- _Description of the task_
In the data below, give the number of lines that contain the word "Fleisch". Nothing else is needed.

BEGIN Dataset

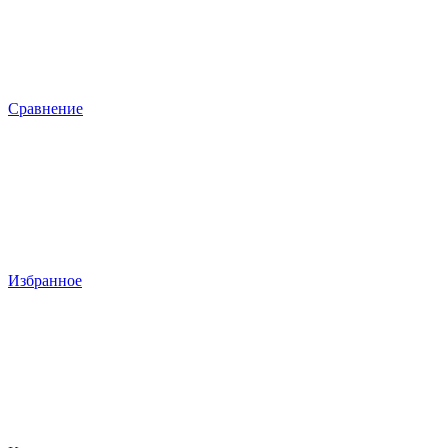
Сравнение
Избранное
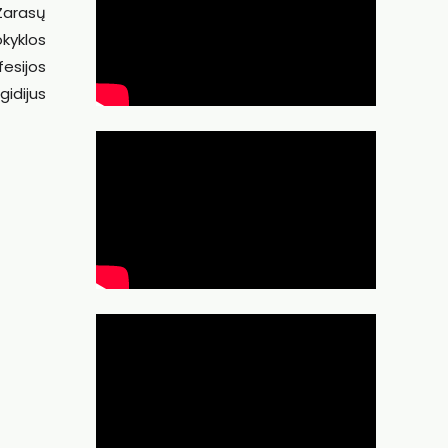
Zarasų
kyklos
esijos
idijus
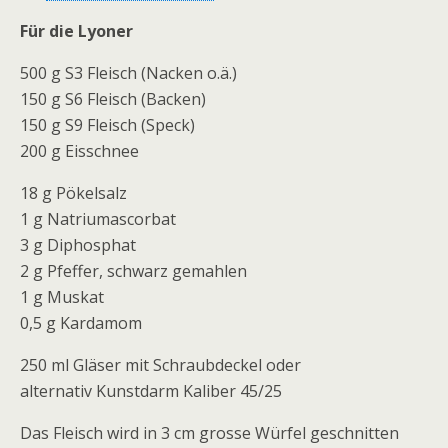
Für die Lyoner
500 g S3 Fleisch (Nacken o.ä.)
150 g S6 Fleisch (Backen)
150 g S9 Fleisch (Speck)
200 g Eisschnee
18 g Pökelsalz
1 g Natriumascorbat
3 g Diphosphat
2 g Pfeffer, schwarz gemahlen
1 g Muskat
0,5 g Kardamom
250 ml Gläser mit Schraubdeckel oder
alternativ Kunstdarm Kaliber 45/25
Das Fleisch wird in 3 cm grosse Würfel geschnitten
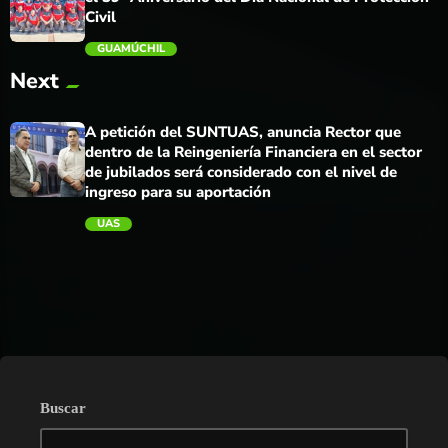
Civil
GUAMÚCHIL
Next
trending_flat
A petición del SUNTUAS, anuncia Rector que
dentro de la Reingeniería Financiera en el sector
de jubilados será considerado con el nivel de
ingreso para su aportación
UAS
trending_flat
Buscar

END Dataset

- _Answer section_
4